Rochester Cop Suspended for Controversial Social Media Posts
Rochester, MN (KROC AM News) - A Rochester police officer who was placed on paid leave earlier this year after posting social media messages described as “racially charged and offensive” has been suspended.
The punishment was announced Thursday by Police Chief Roger Peterson, who had ordered an investigation into the incident. Peterson says Officer Ben Schlag has been suspended 10 days without pay. The suspension began Thursday.
Peterson says Schlag has decided on his own to attend classes “relating to cultural dynamics and their impact on his work and his relationships with the community.” Peterson says Schlag will spend his own time and money on completing the classes.
Peterson says Schlag has apologized to the community and co-workers for his actions. Peterson says he realizes many feel Schlag should be fired but he doesn’t feel “it would be the right thing to do.”
The posts were made last year on Schlag’s personal Facebook account and came to the attention of a Minneapolis group that filed a complaint with the city in February.
Peterson also says the department’s Professional Standards Manager who was relieved of his duties earlier this year has submitted his resignation, effective June 1st. Scott Hildebrand was in charge of the investigation involving Schlag. Peterson says Hildebrand had become aware of the posts made by Schlag but failed to address the issue.

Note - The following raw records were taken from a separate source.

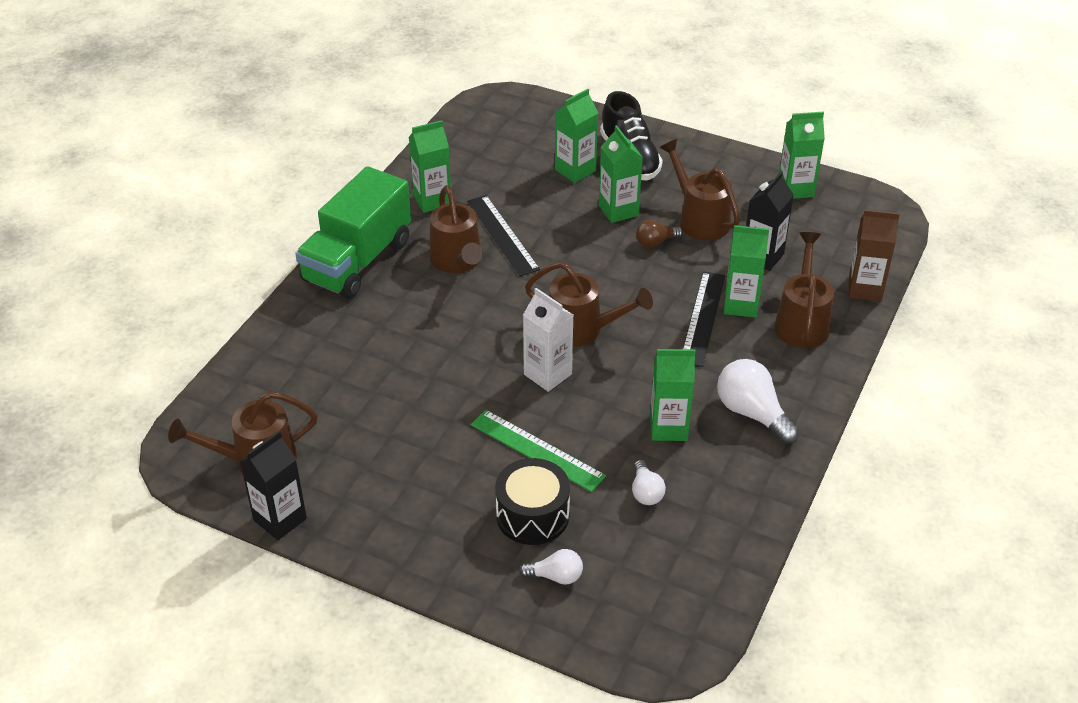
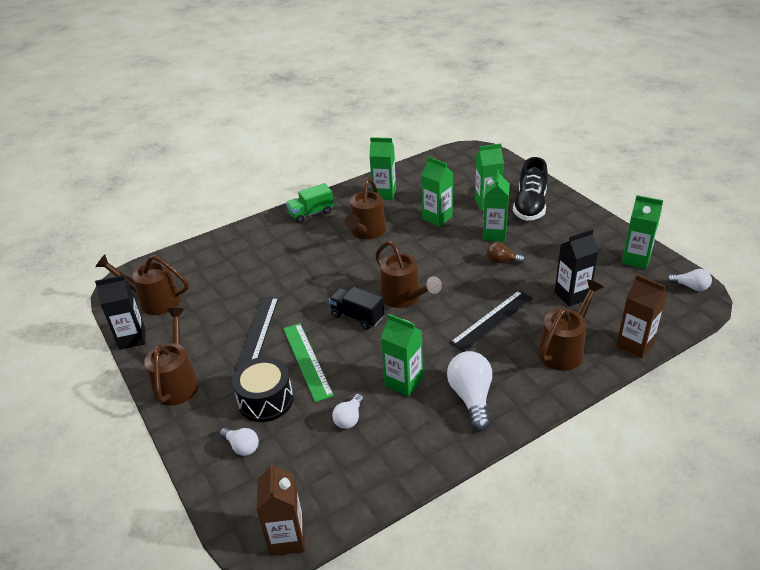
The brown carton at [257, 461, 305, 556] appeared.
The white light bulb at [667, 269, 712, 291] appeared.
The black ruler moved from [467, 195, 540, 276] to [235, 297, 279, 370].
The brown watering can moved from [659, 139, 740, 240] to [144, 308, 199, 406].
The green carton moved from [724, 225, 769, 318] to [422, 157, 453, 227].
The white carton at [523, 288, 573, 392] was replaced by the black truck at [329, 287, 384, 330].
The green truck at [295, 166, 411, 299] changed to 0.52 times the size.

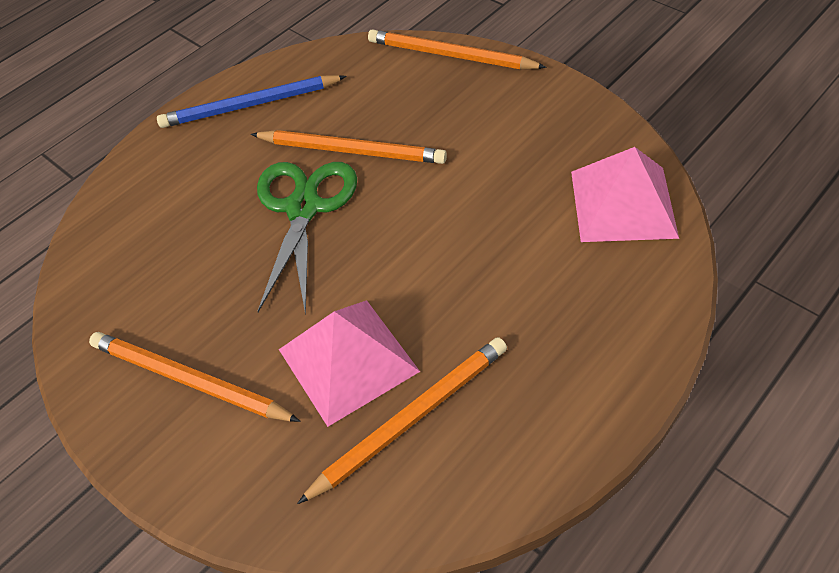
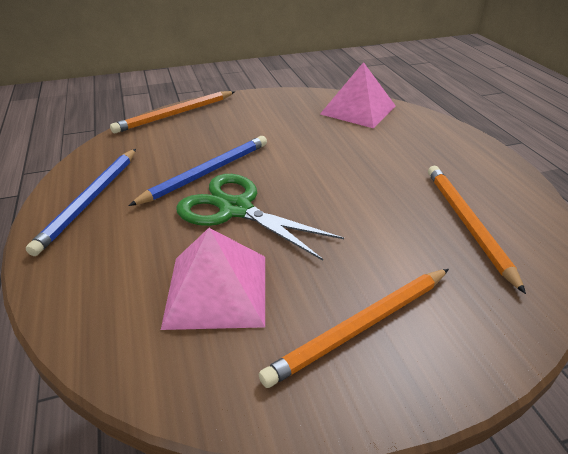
The pink pyramid moved from [279, 300, 420, 427] to [161, 228, 265, 330].
The orange pencil at [251, 130, 447, 164] became the blue pencil at [128, 136, 267, 206].

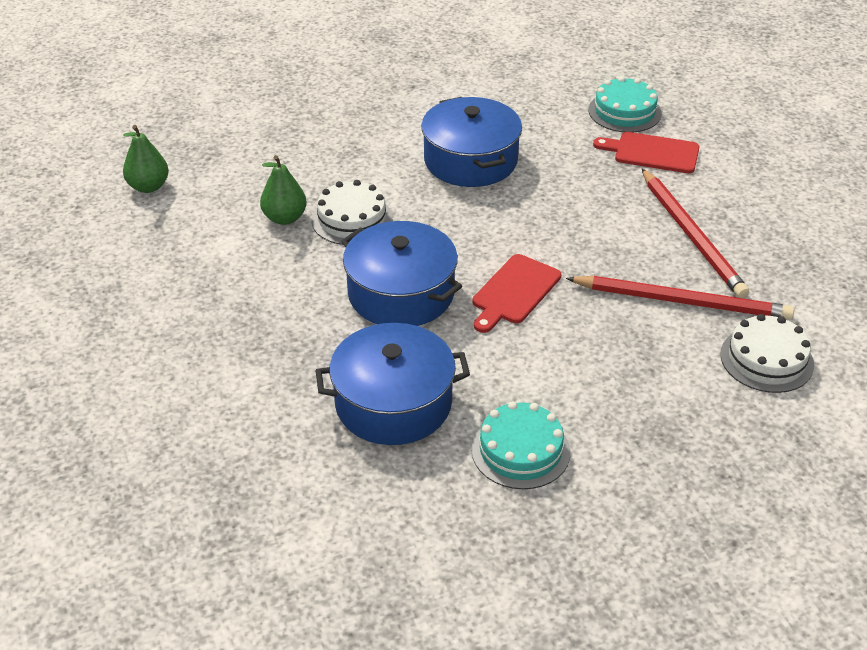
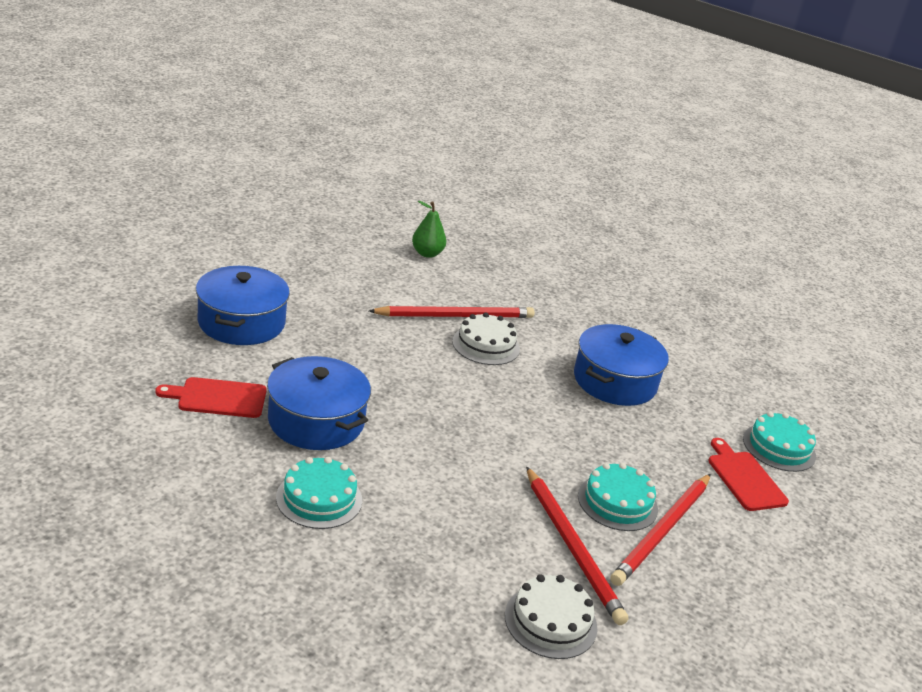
The turquoise cake at [578, 463, 658, 531] appeared.
The blue pot moved from [341, 221, 462, 326] to [196, 266, 290, 345].
The red cutting board moved from [472, 254, 562, 333] to [156, 377, 266, 418].
The green pear at [260, 155, 307, 225] was replaced by the red pencil at [369, 306, 535, 318].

Here is Chief Peterson’s full announcement of the suspension:
Earlier this year, the Rochester Police Department received a complaint in regard to one of our officers, Ben Schlag, posting messages to social media that were “racially charged and offensive.” Officer Schlag was subsequently relieved of duty while an independent investigation into this matter was completed.
There has been considerable discussion regarding the context of those posts. There has been no debate, however, about their adverse impact on the faith and trust of those we serve.
That is not acceptable and I apologize that this occurred in our community. Equally important, Ben apologizes for what he recognizes in retrospect hurt, not only people he is sworn to protect, but the people that he works with.
I know many people believe Ben should be terminated as a result of this incident. I understand that and, to be frank, that would be the easy thing to do in this case. I don’t, however, believe it would be the right thing to do.
This incident had serious consequences and punishment is warranted. As such, Ben will be suspended without pay for 10 working days (105 hours).
Punishment alone, however, doesn’t actually solve problems. If we realistically expect our response to this incident to have meaningful impact, we have an obligation to do more than simply discipline, we have to do the hard work necessary to actually better ourselves.
As hard as this has been, this incident has required us to confront some very difficult issues – and provided us the opportunity to learn from that experience. If we are to gain from that experience, we have to be willing to do what is required of us to rebuild relationships and restore the faith and trust of those we serve. We are committed to doing that.
Ben is committed to doing that as well. In addition to the discipline imposed by the Department, Ben will attend classes and complete assignments relating to cultural dynamics and their impact on his work and his relationships with the community. Ben has committed to doing this on his own, spending his own time and money in order to learn from this experience.
I believe he should be given that opportunity.
While Ben’s social media posts were clearly offensive to our community, they were not reflective of the values Ben has demonstrated in his personal and professional life. Ben has been devoted to public service, enlisting in the military shortly after 9/11 and serving honorably in Iraq. He has worked hard for this community for the past five years receiving 12 letters of appreciation as well as a life-saving award. Until this incident, he had never generated a complaint. The people that work with Ben offer no excuses or alibis for his insensitive social media posts – but they also recognize those posts don’t represent Ben as the person they know.
Those values were evident in Ben’s response to this issue. Instead of denials or rationalizations, he was very sorry and ashamed that he had acted in a way that had offended people. Before we were even aware that a complaint was pending, he had locked down his social media account and provided his user name and password to the Department so that any evidence would be preserved – not destroyed.
Although Ben wasn’t aware of the gravity of his social media posts, he was acutely aware of the need to take personal responsibility for his actions. Had he not immediately done so, any decisions about “the right thing to do” would have been much easier.
As it is, Ben has a long road ahead of him – and he is not alone. It will take a lot of work by a lot of people to regain the confidence of people that have been impacted by this event. We are willing to do that work and we will be a better Department for that effort.
This will not be an easy thing to do but it is something we must do. We can learn from our mistakes. We have to as learning is the only way to create change, not just in individuals, but in organizations – and professions.